Work task 1 - According to the performance statistics page, over how many frames are the percentages averaged?
Work task 2 - Please copy everything in the performance statistics page from "Performance Impact of" down to "system information on." without changing a word.

Given passage -
=-=-=
Performance Statistics

The performance statistics is a display rendered above the Ventuz output. It can be enabled from the designer or the live options to analyze performance problems in a scene.
This has been enhanced as of Ventuz 4.04.00.

Displays

The performance statistics contain a lot of information. In many cases displaying it all can be a bit overwhelming and requires a lot of screen real-estate. So individual sections can be enabled and disabled:


With all sections enabled, it can looks like this:


The display is updated every frame. By pressing the pause key, the update of all sections can be paused.

Here is an explanation of these sections. This is done with the drop-down button.

Performance


This gives a detailed breakdown of what happens on the main CPU thread and the GPU. If SDI boards or Webcams are in use, it will also display the timing of the Video IO thread.

The percentages are averaged over the last 64 frames. The colored bars show in more detail which part of Ventuz is performing worst. By hovering over the bars, a tool-tip explains what the bars stand for. The vertical white lines represent frames. The display is configured to show two frames, assuming you are most interested in performance when things are bad.

Please note that the performance statistics are about frames, not fields. So when running at 1080i50, expect a framerate of 25Hz, and the bars show information about rendering two fields. This is especially interesting for the video engine, as it does most of its work per frame and not per field.

In general:

History Mode and Pause

To see spikes in performance better, enable the History Mode with the drop-down box. Pressing the pause key on keyboard will pause and continue the update of the bars. When the history mode is on and pause mode is on, use the page-up and page-down keys to scroll.


The numbers before the lines are the last three digits of the cluster clock

Interpreting GPU Measurement

When analyzing performance, the first thing to notice is whether it is the CPU or GPU that is limiting Ventuz performance.

Unfortunately, the GPU measurement is sometimes incorrect. Especially when the GPU isn't doing much, it might stall in the middle of the measurement, displaying a high GPU utilization while it is actually doing little. Enable the Stall GPU option: this will negatively effect frame-rate, but correctly tell whether CPU or GPU is the bottleneck.

Accumulated Bars Versus Detailed Timeline


By default, the display uses accumulated bars. When this is disabled, the bars show the exact timing as it happens on the CPU or GPU, and not just accumulated values. Also, one can see the various periods where the CPU is possibly waiting for the GPU (blue "idle" bars). In this mode, one can also see how the bars are stacked: ContentValidation and HierarchyValidation are stacked on top of Validation, which shows the total time including what is stacked on top.

Performance Impact of Measurement

Such detailed performance measurement is not for free, and especially the "Stall GPU" option slows things down. When the performance monitor is completely disabled, or the timing section is disabled, no data is recorded and therefore impact to performance is negligible. You can see the difference by switching the timing section ("Performance" in the menu) on and off while keeping the system information on.

More information about how to interpret this below.
=-=-=
Dataset -
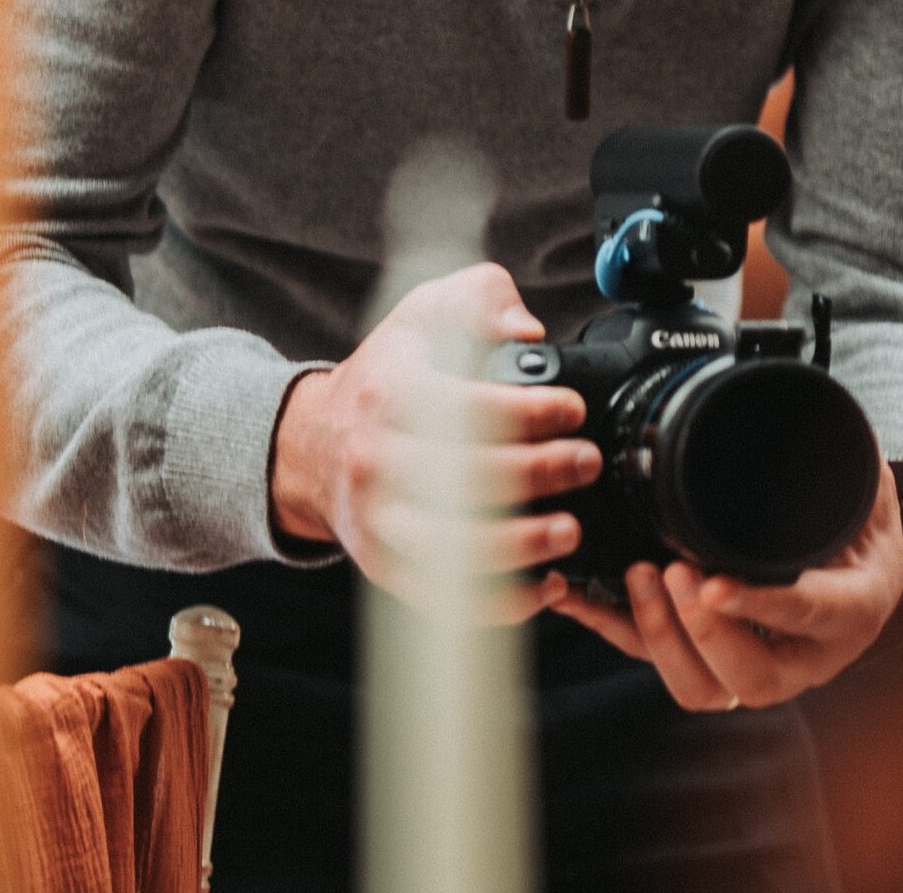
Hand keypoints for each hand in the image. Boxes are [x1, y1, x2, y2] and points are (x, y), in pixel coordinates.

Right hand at [268, 262, 602, 622]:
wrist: (317, 444)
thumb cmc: (386, 377)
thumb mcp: (426, 312)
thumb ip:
=-=-=
Written response 1 - The last 64 frames.

Written response 2 -
Performance Impact of Measurement

Such detailed performance measurement is not for free, and especially the "Stall GPU" option slows things down. When the performance monitor is completely disabled, or the timing section is disabled, no data is recorded and therefore impact to performance is negligible. You can see the difference by switching the timing section ("Performance" in the menu) on and off while keeping the system information on.